- **EXERCISE DESCRIPTION**
Your answer must be the records below, printed exactly.

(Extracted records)
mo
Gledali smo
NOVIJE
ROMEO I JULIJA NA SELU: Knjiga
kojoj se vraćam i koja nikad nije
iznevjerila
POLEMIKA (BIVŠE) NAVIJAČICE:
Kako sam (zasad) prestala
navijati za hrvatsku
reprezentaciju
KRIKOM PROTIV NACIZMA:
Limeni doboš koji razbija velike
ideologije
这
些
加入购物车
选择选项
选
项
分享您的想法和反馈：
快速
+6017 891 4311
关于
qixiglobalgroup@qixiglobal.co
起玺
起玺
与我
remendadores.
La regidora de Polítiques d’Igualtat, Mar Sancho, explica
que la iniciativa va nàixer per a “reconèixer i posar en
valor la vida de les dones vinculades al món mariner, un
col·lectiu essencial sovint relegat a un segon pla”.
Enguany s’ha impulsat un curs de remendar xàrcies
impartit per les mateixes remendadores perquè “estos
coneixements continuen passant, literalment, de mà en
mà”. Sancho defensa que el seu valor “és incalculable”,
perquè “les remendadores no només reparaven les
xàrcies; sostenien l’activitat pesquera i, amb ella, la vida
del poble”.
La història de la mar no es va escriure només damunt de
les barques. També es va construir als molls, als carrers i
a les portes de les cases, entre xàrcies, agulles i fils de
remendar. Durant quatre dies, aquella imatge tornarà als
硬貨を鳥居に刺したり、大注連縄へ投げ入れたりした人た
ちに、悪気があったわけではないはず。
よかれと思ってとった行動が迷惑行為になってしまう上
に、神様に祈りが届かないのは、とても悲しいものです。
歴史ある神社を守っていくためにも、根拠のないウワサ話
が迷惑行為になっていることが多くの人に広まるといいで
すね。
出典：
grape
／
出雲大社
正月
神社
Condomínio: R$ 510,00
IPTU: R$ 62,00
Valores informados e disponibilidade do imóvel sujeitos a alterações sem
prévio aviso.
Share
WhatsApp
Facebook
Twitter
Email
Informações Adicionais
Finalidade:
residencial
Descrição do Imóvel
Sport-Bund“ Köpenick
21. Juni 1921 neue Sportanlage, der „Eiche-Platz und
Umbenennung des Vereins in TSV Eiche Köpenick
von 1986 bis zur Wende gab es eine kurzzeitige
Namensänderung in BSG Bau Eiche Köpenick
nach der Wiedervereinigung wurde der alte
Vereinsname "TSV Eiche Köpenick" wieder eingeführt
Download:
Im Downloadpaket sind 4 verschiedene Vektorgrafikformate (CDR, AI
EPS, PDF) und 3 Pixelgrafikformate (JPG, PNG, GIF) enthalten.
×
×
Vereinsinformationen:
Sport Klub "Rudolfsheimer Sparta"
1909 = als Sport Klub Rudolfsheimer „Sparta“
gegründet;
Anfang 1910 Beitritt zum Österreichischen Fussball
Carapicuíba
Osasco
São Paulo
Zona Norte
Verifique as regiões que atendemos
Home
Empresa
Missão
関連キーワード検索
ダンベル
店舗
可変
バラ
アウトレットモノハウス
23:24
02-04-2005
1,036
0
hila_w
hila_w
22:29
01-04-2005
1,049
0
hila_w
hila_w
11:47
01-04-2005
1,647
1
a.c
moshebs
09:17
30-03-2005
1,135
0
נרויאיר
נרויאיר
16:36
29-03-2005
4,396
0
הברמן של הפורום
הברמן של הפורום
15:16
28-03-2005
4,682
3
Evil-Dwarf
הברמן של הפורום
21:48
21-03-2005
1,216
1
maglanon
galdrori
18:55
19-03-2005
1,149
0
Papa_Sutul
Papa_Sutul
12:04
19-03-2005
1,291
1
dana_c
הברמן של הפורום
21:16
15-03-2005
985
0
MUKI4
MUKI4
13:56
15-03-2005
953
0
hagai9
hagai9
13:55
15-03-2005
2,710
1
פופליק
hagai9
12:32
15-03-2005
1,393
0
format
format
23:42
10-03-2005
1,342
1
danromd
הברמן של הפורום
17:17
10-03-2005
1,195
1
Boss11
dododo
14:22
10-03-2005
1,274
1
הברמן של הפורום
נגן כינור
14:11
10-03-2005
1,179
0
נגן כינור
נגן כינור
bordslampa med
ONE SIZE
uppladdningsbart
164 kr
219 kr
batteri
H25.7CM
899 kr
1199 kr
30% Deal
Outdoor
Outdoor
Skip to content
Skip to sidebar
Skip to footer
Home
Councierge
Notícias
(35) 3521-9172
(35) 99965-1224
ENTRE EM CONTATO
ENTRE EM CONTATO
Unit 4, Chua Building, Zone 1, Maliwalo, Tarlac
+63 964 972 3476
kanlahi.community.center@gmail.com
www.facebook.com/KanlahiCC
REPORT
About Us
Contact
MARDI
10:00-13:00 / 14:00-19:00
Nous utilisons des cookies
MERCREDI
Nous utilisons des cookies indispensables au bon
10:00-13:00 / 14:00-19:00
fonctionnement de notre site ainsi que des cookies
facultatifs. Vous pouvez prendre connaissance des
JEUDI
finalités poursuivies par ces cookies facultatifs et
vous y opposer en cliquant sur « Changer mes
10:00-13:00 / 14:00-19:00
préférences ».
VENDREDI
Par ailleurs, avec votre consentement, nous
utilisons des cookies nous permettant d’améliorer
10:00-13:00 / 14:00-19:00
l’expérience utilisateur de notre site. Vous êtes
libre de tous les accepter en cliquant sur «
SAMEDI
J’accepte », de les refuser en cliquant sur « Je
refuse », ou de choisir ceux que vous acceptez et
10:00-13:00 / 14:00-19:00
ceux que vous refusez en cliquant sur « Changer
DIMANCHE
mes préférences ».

- **ANSWER TO THIS PROBLEM**
mo
Gledali smo
NOVIJE
ROMEO I JULIJA NA SELU: Knjiga
kojoj se vraćam i koja nikad nije
iznevjerila
POLEMIKA (BIVŠE) NAVIJAČICE:
Kako sam (zasad) prestala
navijati za hrvatsku
reprezentaciju
KRIKOM PROTIV NACIZMA:
Limeni doboš koji razbija velike
ideologije
这
些
加入购物车
选择选项
选
项
分享您的想法和反馈：
快速
+6017 891 4311
关于
qixiglobalgroup@qixiglobal.co
起玺
起玺
与我
remendadores.
La regidora de Polítiques d’Igualtat, Mar Sancho, explica
que la iniciativa va nàixer per a “reconèixer i posar en
valor la vida de les dones vinculades al món mariner, un
col·lectiu essencial sovint relegat a un segon pla”.
Enguany s’ha impulsat un curs de remendar xàrcies
impartit per les mateixes remendadores perquè “estos
coneixements continuen passant, literalment, de mà en
mà”. Sancho defensa que el seu valor “és incalculable”,
perquè “les remendadores no només reparaven les
xàrcies; sostenien l’activitat pesquera i, amb ella, la vida
del poble”.
La història de la mar no es va escriure només damunt de
les barques. També es va construir als molls, als carrers i
a les portes de les cases, entre xàrcies, agulles i fils de
remendar. Durant quatre dies, aquella imatge tornarà als
硬貨を鳥居に刺したり、大注連縄へ投げ入れたりした人た
ちに、悪気があったわけではないはず。
よかれと思ってとった行動が迷惑行為になってしまう上
に、神様に祈りが届かないのは、とても悲しいものです。
歴史ある神社を守っていくためにも、根拠のないウワサ話
が迷惑行為になっていることが多くの人に広まるといいで
すね。
出典：
grape
／
出雲大社
正月
神社
Condomínio: R$ 510,00
IPTU: R$ 62,00
Valores informados e disponibilidade do imóvel sujeitos a alterações sem
prévio aviso.
Share
WhatsApp
Facebook
Twitter
Email
Informações Adicionais
Finalidade:
residencial
Descrição do Imóvel
Sport-Bund“ Köpenick
21. Juni 1921 neue Sportanlage, der „Eiche-Platz und
Umbenennung des Vereins in TSV Eiche Köpenick
von 1986 bis zur Wende gab es eine kurzzeitige
Namensänderung in BSG Bau Eiche Köpenick
nach der Wiedervereinigung wurde der alte
Vereinsname "TSV Eiche Köpenick" wieder eingeführt
Download:
Im Downloadpaket sind 4 verschiedene Vektorgrafikformate (CDR, AI
EPS, PDF) und 3 Pixelgrafikformate (JPG, PNG, GIF) enthalten.
×
×
Vereinsinformationen:
Sport Klub "Rudolfsheimer Sparta"
1909 = als Sport Klub Rudolfsheimer „Sparta“
gegründet;
Anfang 1910 Beitritt zum Österreichischen Fussball
Carapicuíba
Osasco
São Paulo
Zona Norte
Verifique as regiões que atendemos
Home
Empresa
Missão
関連キーワード検索
ダンベル
店舗
可変
バラ
アウトレットモノハウス
23:24
02-04-2005
1,036
0
hila_w
hila_w
22:29
01-04-2005
1,049
0
hila_w
hila_w
11:47
01-04-2005
1,647
1
a.c
moshebs
09:17
30-03-2005
1,135
0
נרויאיר
נרויאיר
16:36
29-03-2005
4,396
0
הברמן של הפורום
הברמן של הפורום
15:16
28-03-2005
4,682
3
Evil-Dwarf
הברמן של הפורום
21:48
21-03-2005
1,216
1
maglanon
galdrori
18:55
19-03-2005
1,149
0
Papa_Sutul
Papa_Sutul
12:04
19-03-2005
1,291
1
dana_c
הברמן של הפורום
21:16
15-03-2005
985
0
MUKI4
MUKI4
13:56
15-03-2005
953
0
hagai9
hagai9
13:55
15-03-2005
2,710
1
פופליק
hagai9
12:32
15-03-2005
1,393
0
format
format
23:42
10-03-2005
1,342
1
danromd
הברמן של הפורום
17:17
10-03-2005
1,195
1
Boss11
dododo
14:22
10-03-2005
1,274
1
הברמן של הפורום
נגן כינור
14:11
10-03-2005
1,179
0
נגן כינור
נגן כינור
bordslampa med
ONE SIZE
uppladdningsbart
164 kr
219 kr
batteri
H25.7CM
899 kr
1199 kr
30% Deal
Outdoor
Outdoor
Skip to content
Skip to sidebar
Skip to footer
Home
Councierge
Notícias
(35) 3521-9172
(35) 99965-1224
ENTRE EM CONTATO
ENTRE EM CONTATO
Unit 4, Chua Building, Zone 1, Maliwalo, Tarlac
+63 964 972 3476
kanlahi.community.center@gmail.com
www.facebook.com/KanlahiCC
REPORT
About Us
Contact
MARDI
10:00-13:00 / 14:00-19:00
Nous utilisons des cookies
MERCREDI
Nous utilisons des cookies indispensables au bon
10:00-13:00 / 14:00-19:00
fonctionnement de notre site ainsi que des cookies
facultatifs. Vous pouvez prendre connaissance des
JEUDI
finalités poursuivies par ces cookies facultatifs et
vous y opposer en cliquant sur « Changer mes
10:00-13:00 / 14:00-19:00
préférences ».
VENDREDI
Par ailleurs, avec votre consentement, nous
utilisons des cookies nous permettant d’améliorer
10:00-13:00 / 14:00-19:00
l’expérience utilisateur de notre site. Vous êtes
libre de tous les accepter en cliquant sur «
SAMEDI
J’accepte », de les refuser en cliquant sur « Je
refuse », ou de choisir ceux que vous acceptez et
10:00-13:00 / 14:00-19:00
ceux que vous refusez en cliquant sur « Changer
DIMANCHE
mes préférences ».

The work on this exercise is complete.